● What the task requires:
The records sit below. Return every line in them that holds the word "Premium".

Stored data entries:
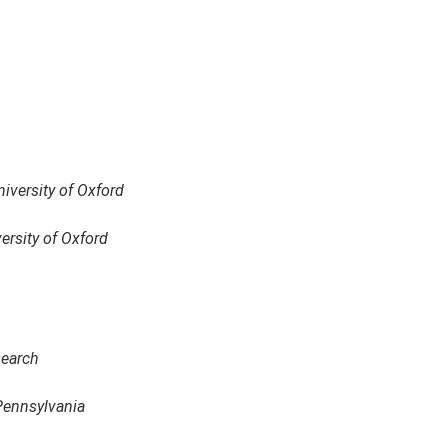
niversity of Oxford
ersity of Oxford
search
 Pennsylvania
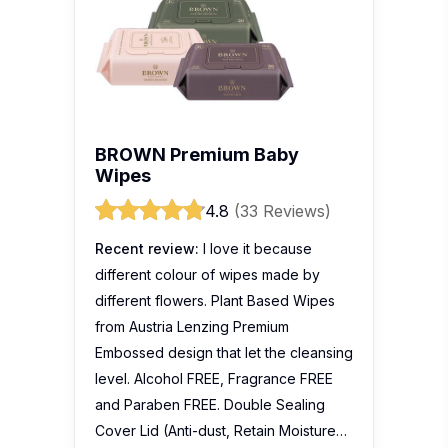
BROWN Premium Baby
Wipes
4.8
(33 Reviews)
Recent review:
I love it because
different colour of wipes made by
different flowers. Plant Based Wipes
from Austria Lenzing Premium
Embossed design that let the cleansing
level. Alcohol FREE, Fragrance FREE
and Paraben FREE. Double Sealing
Cover Lid (Anti-dust, Retain Moisture…
Lysa Lim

● Solved problem:
BROWN Premium Baby
from Austria Lenzing Premium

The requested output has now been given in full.